Le Monde s’est procuré d’autres SMS que Tetiana Bersheda a échangés avec Régis Asso, l’ancien directeur de la Sûreté publique de Monaco, à la retraite depuis 2016, et Philippe Narmino. On y découvre, dans les deux cas, des échanges complices, des invitations, des cadeaux. De quoi alimenter largement les soupçons de collusion, de manipulation de la police et de la justice monégasque. Les avocats de Rybolovlev, qui rejettent ces accusations, maintiennent leur position, ne souhaitant apporter « aucune réponse (...) aux multiples et vaines manoeuvres, médiatiques ou judiciaires, visant à éloigner le public du fond du dossier : une enquête instruite à Monaco pour escroquerie et blanchiment ». Philippe Narmino, lui, ne pouvait rester sourd et muet plus longtemps. «Ma décision de retrait est avant tout commandée par l’intérêt supérieur de la justice monégasque qui doit pouvoir continuer à s’accomplir avec la sérénité requise», reconnaît-il dans son communiqué. Il ajoute: «Je retrouverai de ce fait ma liberté de parole et d’action, après près de quarante ans passés au service de la Justice durant lesquels je n’ai jamais cessé de faire prévaloir les principes garants de son bon fonctionnement. »

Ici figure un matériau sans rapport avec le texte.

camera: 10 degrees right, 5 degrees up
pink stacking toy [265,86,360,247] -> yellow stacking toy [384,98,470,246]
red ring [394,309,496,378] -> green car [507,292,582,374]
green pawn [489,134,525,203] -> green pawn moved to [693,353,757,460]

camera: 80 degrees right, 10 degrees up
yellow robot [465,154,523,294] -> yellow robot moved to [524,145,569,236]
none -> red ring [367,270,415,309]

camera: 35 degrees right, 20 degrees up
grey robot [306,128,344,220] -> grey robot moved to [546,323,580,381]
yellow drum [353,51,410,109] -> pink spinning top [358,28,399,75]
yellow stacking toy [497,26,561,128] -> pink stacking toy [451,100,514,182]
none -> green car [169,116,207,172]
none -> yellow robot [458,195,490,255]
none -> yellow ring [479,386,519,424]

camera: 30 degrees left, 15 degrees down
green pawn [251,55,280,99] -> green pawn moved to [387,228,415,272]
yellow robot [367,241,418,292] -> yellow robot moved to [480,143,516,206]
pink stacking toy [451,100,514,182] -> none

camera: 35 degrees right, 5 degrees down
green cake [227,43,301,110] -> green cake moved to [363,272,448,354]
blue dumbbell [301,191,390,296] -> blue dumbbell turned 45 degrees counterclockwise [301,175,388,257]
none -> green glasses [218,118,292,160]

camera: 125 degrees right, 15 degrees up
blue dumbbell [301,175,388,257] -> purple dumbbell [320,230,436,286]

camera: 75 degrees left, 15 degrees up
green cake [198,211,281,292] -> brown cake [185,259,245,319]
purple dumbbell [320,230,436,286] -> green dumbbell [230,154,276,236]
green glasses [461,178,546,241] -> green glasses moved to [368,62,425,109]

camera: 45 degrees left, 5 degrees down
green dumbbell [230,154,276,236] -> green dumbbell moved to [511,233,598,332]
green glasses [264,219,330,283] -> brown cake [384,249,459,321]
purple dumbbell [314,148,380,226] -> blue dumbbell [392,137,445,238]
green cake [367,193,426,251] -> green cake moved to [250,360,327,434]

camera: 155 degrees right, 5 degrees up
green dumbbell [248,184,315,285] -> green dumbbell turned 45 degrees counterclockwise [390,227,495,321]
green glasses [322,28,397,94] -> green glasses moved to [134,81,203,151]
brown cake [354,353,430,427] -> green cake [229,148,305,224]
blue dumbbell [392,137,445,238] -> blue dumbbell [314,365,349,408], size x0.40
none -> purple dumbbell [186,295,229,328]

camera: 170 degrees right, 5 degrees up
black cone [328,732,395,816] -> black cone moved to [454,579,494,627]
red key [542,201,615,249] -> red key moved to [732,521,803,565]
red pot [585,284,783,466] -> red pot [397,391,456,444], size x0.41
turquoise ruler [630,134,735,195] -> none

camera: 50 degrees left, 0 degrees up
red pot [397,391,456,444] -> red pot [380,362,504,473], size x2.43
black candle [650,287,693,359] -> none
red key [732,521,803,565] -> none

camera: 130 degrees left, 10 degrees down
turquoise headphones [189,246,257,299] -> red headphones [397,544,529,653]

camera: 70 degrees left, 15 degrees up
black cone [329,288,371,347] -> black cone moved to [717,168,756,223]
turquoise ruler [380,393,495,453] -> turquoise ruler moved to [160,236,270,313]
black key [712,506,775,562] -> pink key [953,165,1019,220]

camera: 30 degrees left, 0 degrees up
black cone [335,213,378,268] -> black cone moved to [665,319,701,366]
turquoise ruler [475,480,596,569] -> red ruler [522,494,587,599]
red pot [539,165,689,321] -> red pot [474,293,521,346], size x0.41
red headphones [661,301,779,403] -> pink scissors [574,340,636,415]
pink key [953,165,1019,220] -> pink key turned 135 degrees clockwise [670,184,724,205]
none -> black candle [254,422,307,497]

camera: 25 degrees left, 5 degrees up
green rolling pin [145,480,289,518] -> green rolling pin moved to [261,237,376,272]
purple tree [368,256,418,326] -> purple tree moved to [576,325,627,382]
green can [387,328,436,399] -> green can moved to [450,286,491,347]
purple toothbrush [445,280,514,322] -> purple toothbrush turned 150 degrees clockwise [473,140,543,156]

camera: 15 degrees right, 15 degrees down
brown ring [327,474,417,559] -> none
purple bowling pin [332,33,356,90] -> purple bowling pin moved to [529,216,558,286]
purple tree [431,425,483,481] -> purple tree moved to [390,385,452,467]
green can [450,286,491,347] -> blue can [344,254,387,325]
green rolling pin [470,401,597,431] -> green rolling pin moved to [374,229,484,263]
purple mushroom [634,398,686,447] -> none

Le prince salue cette décision
Deux heures plus tard, un communiqué de presse du Palais princier était publié, annonçant que le prince Albert II venait « d’accepter la demande [du directeur des services judiciaires de Monaco] de faire valoir ses droits à la retraite anticipée». Le souverain «salue cette décision qui honore ce haut serviteur de l’État et marque son attachement à la prééminence de l’intérêt général ». En outre, «dans le cadre de la campagne médiatique actuelle de nature à perturber le cours normal de la Justice et à tenter de la discréditer», le souverain «réaffirme sa confiance dans les institutions judiciaires qui ne sauraient fonctionner que dans le respect des principes, droits et libertés constitutionnellement garantis». Il indique par ailleurs renouveler Philippe Narmino «dans ses fonctions de vice-président de la CroixRouge monégasque». Histoire de préserver les apparences, en attendant les suites de l’enquête.